**Prompt:** State only the count of lines in the listing below that hold "steht".

■ ■ ■ ■ ■ ■ ■

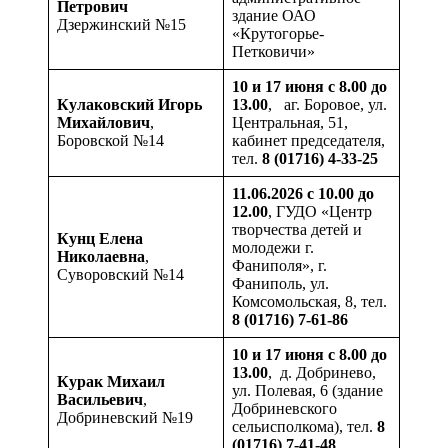
Петрович
здание ОАО
Дзержинский №15
«Крутогорье-
Петковичи»
10 и 17 июня с 8.00 до
Кулаковский
Игорь
13.00
, аг. Боровое, ул.
Михайлович
,
Центральная, 51,
Боровской №14
кабинет председателя,
тел.
8 (01716) 4-33-25
11.06.2026 с 10.00 до
12.00
, ГУДО «Центр
творчества детей и
Кунц Елена
молодежи г.
Николаевна
,
Фаниполя», г.
Суворовский №14
Фаниполь, ул.
Комсомольская, 8, тел.
8 (01716) 7-61-86
10 и 17 июня с 8.00 до
13.00
, д. Добринево,
Курак
Михаил
ул. Полевая, 6 (здание
Васильевич
,
Добриневского
Добриневский №19
сельисполкома), тел.
8
(01716) 7-41-48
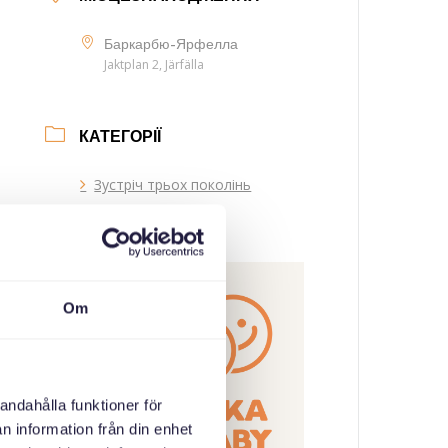
Баркарбю-Ярфелла
Jaktplan 2, Järfälla
КАТЕГОРІЇ
Зустріч трьох поколінь
ОРГАНІЗАТОР
Om
andahålla funktioner för
n information från din enhet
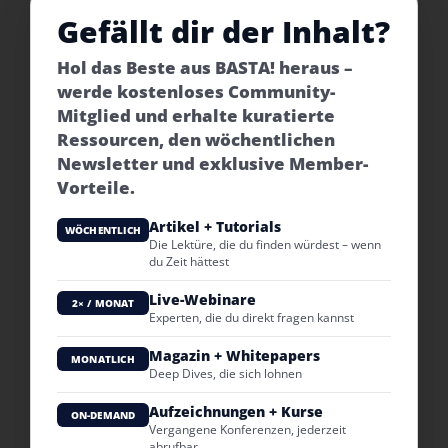
Gefällt dir der Inhalt?
Hol das Beste aus BASTA! heraus –
werde kostenloses Community-
Mitglied und erhalte kuratierte
Ressourcen, den wöchentlichen
Newsletter und exklusive Member-
Vorteile.
Artikel + Tutorials
WÖCHENTLICH
Die Lektüre, die du finden würdest – wenn
du Zeit hättest
Live-Webinare
2× / MONAT
Experten, die du direkt fragen kannst
Magazin + Whitepapers
MONATLICH
Deep Dives, die sich lohnen
Aufzeichnungen + Kurse
ON-DEMAND
Vergangene Konferenzen, jederzeit
abrufbar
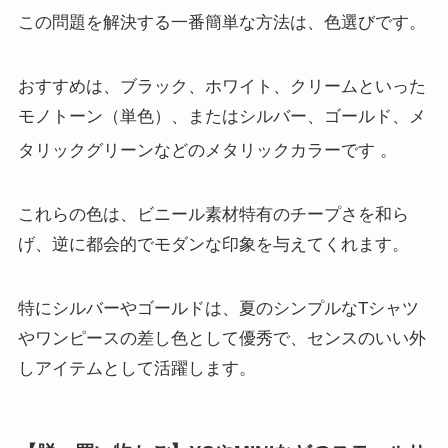
この問題を解決する一番簡単な方法は、色選びです。
おすすめは、ブラック、ホワイト、クリームといった
モノトーン（単色）、またはシルバー、ゴールド、メ
タリックグリーンなどのメタリックカラーです
。
これらの色は、ビニール素材特有のチープさを和ら
げ、逆に都会的でモダンな印象を与えてくれます。
特にシルバーやゴールドは、夏のシンプルなTシャツ
やワンピースの差し色として優秀で、センスのいい外
しアイテムとして活躍します。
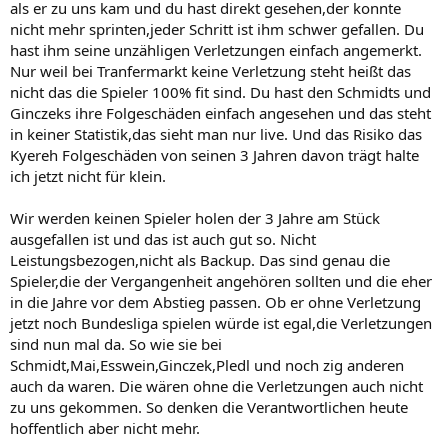
als er zu uns kam und du hast direkt gesehen,der konnte
nicht mehr sprinten,jeder Schritt ist ihm schwer gefallen. Du
hast ihm seine unzähligen Verletzungen einfach angemerkt.
Nur weil bei Tranfermarkt keine Verletzung steht heißt das
nicht das die Spieler 100% fit sind. Du hast den Schmidts und
Ginczeks ihre Folgeschäden einfach angesehen und das steht
in keiner Statistik,das sieht man nur live. Und das Risiko das
Kyereh Folgeschäden von seinen 3 Jahren davon trägt halte
ich jetzt nicht für klein.
Wir werden keinen Spieler holen der 3 Jahre am Stück
ausgefallen ist und das ist auch gut so. Nicht
Leistungsbezogen,nicht als Backup. Das sind genau die
Spieler,die der Vergangenheit angehören sollten und die eher
in die Jahre vor dem Abstieg passen. Ob er ohne Verletzung
jetzt noch Bundesliga spielen würde ist egal,die Verletzungen
sind nun mal da. So wie sie bei
Schmidt,Mai,Esswein,Ginczek,Pledl und noch zig anderen
auch da waren. Die wären ohne die Verletzungen auch nicht
zu uns gekommen. So denken die Verantwortlichen heute
hoffentlich aber nicht mehr.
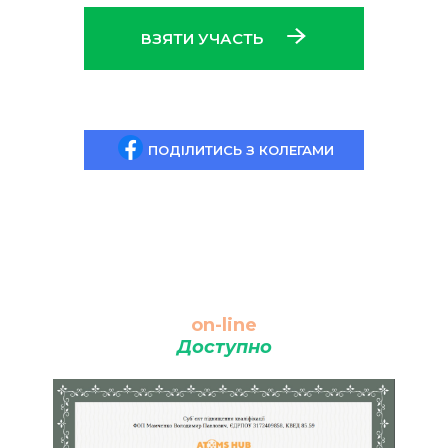
ВЗЯТИ УЧАСТЬ
ПОДІЛИТИСЬ З КОЛЕГАМИ
on-line
Доступно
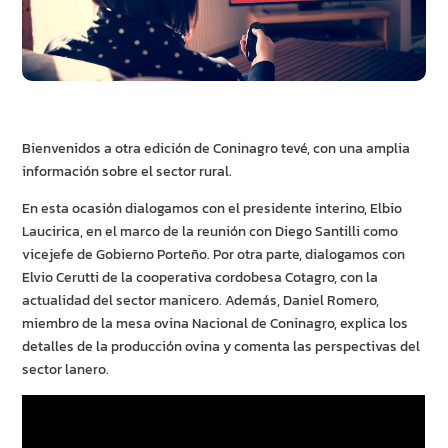
Bienvenidos a otra edición de Coninagro tevé, con una amplia
información sobre el sector rural.
En esta ocasión dialogamos con el presidente interino, Elbio
Laucirica, en el marco de la reunión con Diego Santilli como
vicejefe de Gobierno Porteño. Por otra parte, dialogamos con
Elvio Cerutti de la cooperativa cordobesa Cotagro, con la
actualidad del sector manicero. Además, Daniel Romero,
miembro de la mesa ovina Nacional de Coninagro, explica los
detalles de la producción ovina y comenta las perspectivas del
sector lanero.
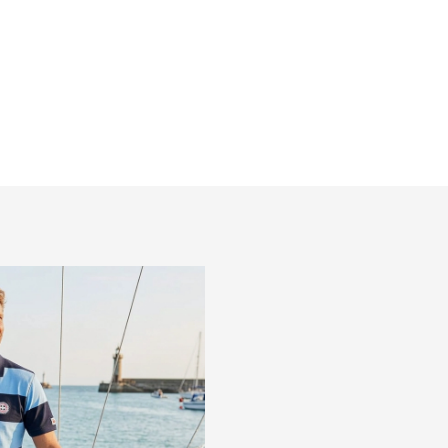
l
Detail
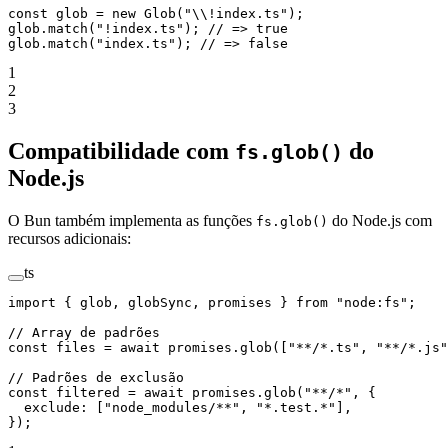
const
 glob
 =
 new
 Glob
(
"
\\
!index.ts"
);
glob.
match
(
"!index.ts"
); 
// => true
glob.
match
(
"index.ts"
); 
// => false
1
2
3
Compatibilidade com
do
fs.glob()
Node.js
O Bun também implementa as funções
do Node.js com
fs.glob()
recursos adicionais:
ts
import
 { glob, globSync, promises } 
from
 "node:fs"
;
// Array de padrões
const
 files
 =
 await
 promises.
glob
([
"**/*.ts"
, 
"**/*.js"
// Padrões de exclusão
const
 filtered
 =
 await
 promises.
glob
(
"**/*"
, {
  exclude: [
"node_modules/**"
, 
"*.test.*"
],
});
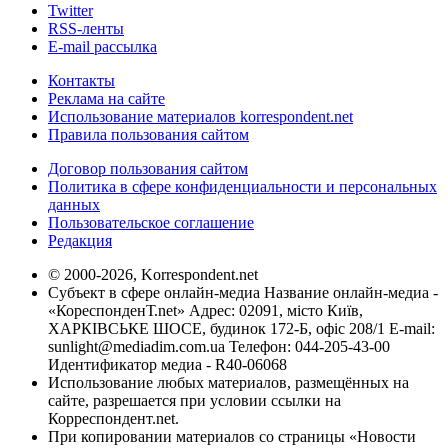
Twitter
RSS-ленты
E-mail рассылка
Контакты
Реклама на сайте
Использование материалов korrespondent.net
Правила пользования сайтом
Договор пользования сайтом
Политика в сфере конфиденциальности и персональных
данных
Пользовательское соглашение
Редакция
© 2000-2026, Korrespondent.net
Субъект в сфере онлайн-медиа Название онлайн-медиа -
«КореспонденТ.net» Адрес: 02091, місто Київ,
ХАРКІВСЬКЕ ШОСЕ, будинок 172-Б, офіс 208/1 E-mail:
sunlight@mediadim.com.ua
Телефон: 044-205-43-00
Идентификатор медиа - R40-06068
Использование любых материалов, размещённых на
сайте, разрешается при условии ссылки на
Корреспондент.net.
При копировании материалов со страницы «Новости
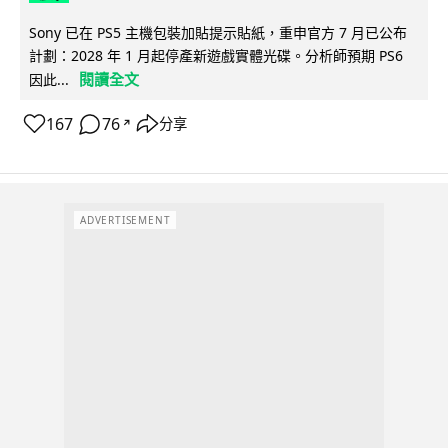
Sony 已在 PS5 主機包裝加貼提示貼紙，重申官方 7 月已公布
計劃：2028 年 1 月起停產新遊戲實體光碟。分析師預期 PS6
閱讀全文
因此...
167
76
分享
↗
ADVERTISEMENT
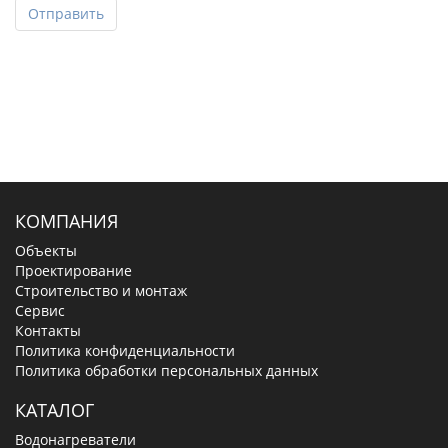
Отправить
КОМПАНИЯ
Объекты
Проектирование
Строительство и монтаж
Сервис
Контакты
Политика конфиденциальности
Политика обработки персональных данных
КАТАЛОГ
Водонагреватели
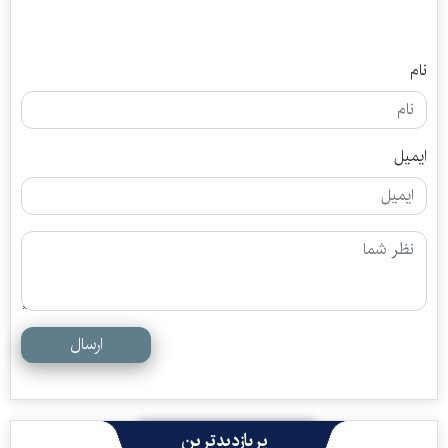
نام
ایمیل
ارسال
پربازدیدترین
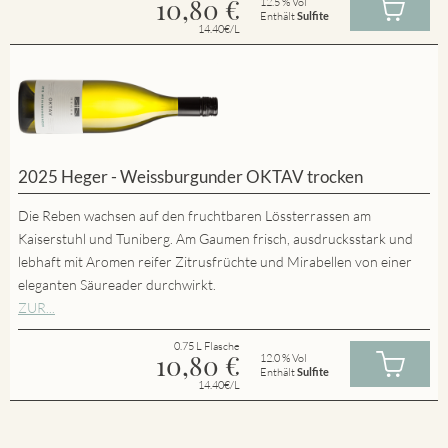
10,80
€
12.5 % Vol
Enthält
Sulfite
14.40€/L
2025 Heger - Weissburgunder OKTAV trocken
Die Reben wachsen auf den fruchtbaren Lössterrassen am
Kaiserstuhl und Tuniberg. Am Gaumen frisch, ausdrucksstark und
lebhaft mit Aromen reifer Zitrusfrüchte und Mirabellen von einer
eleganten Säureader durchwirkt.
ZUR...
0.75 L Flasche
10,80
€
12.0 % Vol
Enthält
Sulfite
14.40€/L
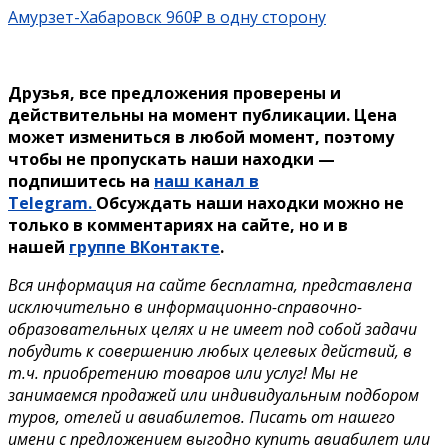
Амурзет-Хабаровск 960₽ в одну сторону
Друзья, все предложения проверены и
действительны на момент публикации. Цена
может измениться в любой момент, поэтому
чтобы не пропускать наши находки —
подпишитесь на
наш канал в
Telegram.
Обсуждать наши находки можно не
только в комментариях на сайте, но и в
нашей
группе ВКонтакте
.
Вся информация на сайте бесплатна, представлена
исключительно в информационно-справочно-
образовательных целях и не имеет под собой задачи
побудить к совершению любых целевых действий, в
т.ч. приобретению товаров или услуг! Мы не
занимаемся продажей или индивидуальным подбором
туров, отелей и авиабилетов. Писать от нашего
имени с предложением выгодно купить авиабилет или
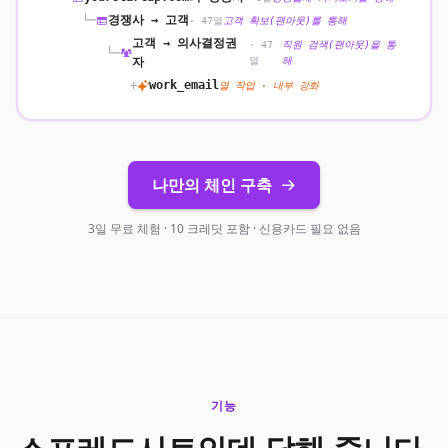
└─
경쟁사 → 고객
· 47열
고객 확보(팬아웃)를 통해
고객 → 의사결정권
· 47
직원 검색(팬아웃)을 통
└─
자
열
해
+
work_email
열 작업 · 내부 강화
나만의 체인 구축
3일 무료 체험 · 10 크레딧 포함 · 신용카드 필요 없음
기능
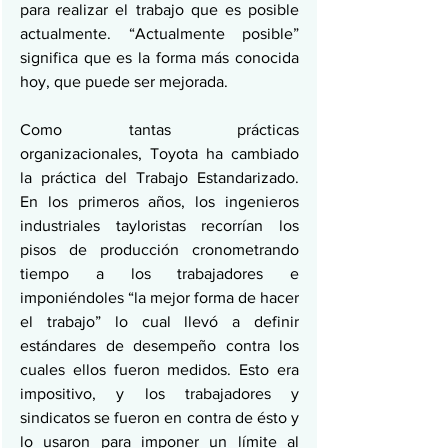
para realizar el trabajo que es posible 
actualmente. “Actualmente posible” 
significa que es la forma más conocida 
hoy, que puede ser mejorada.
Como tantas prácticas 
organizacionales, Toyota ha cambiado 
la práctica del Trabajo Estandarizado. 
En los primeros años, los ingenieros 
industriales tayloristas recorrían los 
pisos de producción cronometrando 
tiempo a los trabajadores e 
imponiéndoles “la mejor forma de hacer 
el trabajo” lo cual llevó a definir 
estándares de desempeño contra los 
cuales ellos fueron medidos. Esto era 
impositivo, y los trabajadores y 
sindicatos se fueron en contra de ésto y 
lo usaron para imponer un límite al 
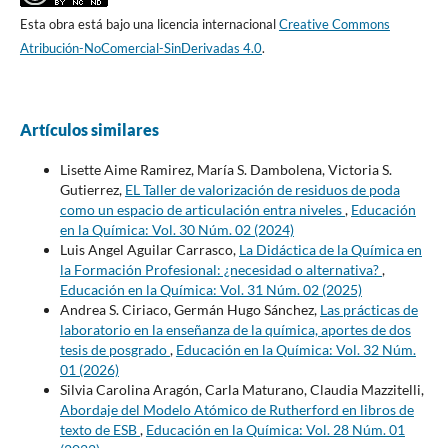
Esta obra está bajo una licencia internacional
Creative Commons
Atribución-NoComercial-SinDerivadas 4.0
.
Artículos similares
Lisette Aime Ramirez, María S. Dambolena, Victoria S.
Gutierrez,
EL Taller de valorización de residuos de poda
como un espacio de articulación entra niveles
,
Educación
en la Química: Vol. 30 Núm. 02 (2024)
Luis Angel Aguilar Carrasco,
La Didáctica de la Química en
la Formación Profesional: ¿necesidad o alternativa?
,
Educación en la Química: Vol. 31 Núm. 02 (2025)
Andrea S. Ciriaco, Germán Hugo Sánchez,
Las prácticas de
laboratorio en la enseñanza de la química, aportes de dos
tesis de posgrado
,
Educación en la Química: Vol. 32 Núm.
01 (2026)
Silvia Carolina Aragón, Carla Maturano, Claudia Mazzitelli,
Abordaje del Modelo Atómico de Rutherford en libros de
texto de ESB
,
Educación en la Química: Vol. 28 Núm. 01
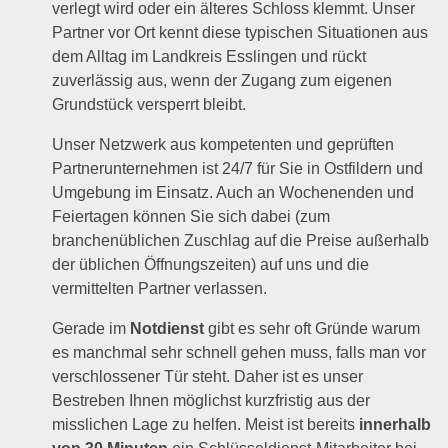
verlegt wird oder ein älteres Schloss klemmt. Unser
Partner vor Ort kennt diese typischen Situationen aus
dem Alltag im Landkreis Esslingen und rückt
zuverlässig aus, wenn der Zugang zum eigenen
Grundstück versperrt bleibt.
Unser Netzwerk aus kompetenten und geprüften
Partnerunternehmen ist 24/7 für Sie in Ostfildern und
Umgebung im Einsatz. Auch an Wochenenden und
Feiertagen können Sie sich dabei (zum
branchenüblichen Zuschlag auf die Preise außerhalb
der üblichen Öffnungszeiten) auf uns und die
vermittelten Partner verlassen.
Gerade im
Notdienst
gibt es sehr oft Gründe warum
es manchmal sehr schnell gehen muss, falls man vor
verschlossener Tür steht. Daher ist es unser
Bestreben Ihnen möglichst kurzfristig aus der
misslichen Lage zu helfen. Meist ist bereits
innerhalb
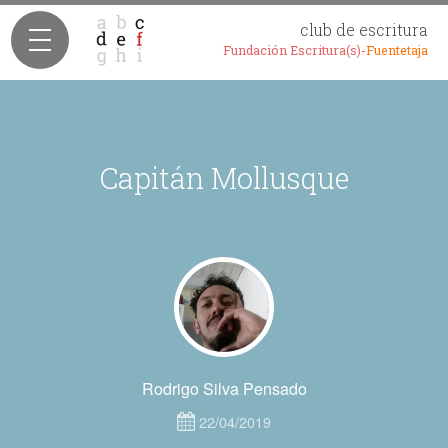
club de escritura
Fundación Escritura(s)-
Fuentetaja
Capitán Mollusque
Rodrigo Silva Pensado
22/04/2019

■ ■ ■ ■ ■ ■ ■

**Worked solution:** 3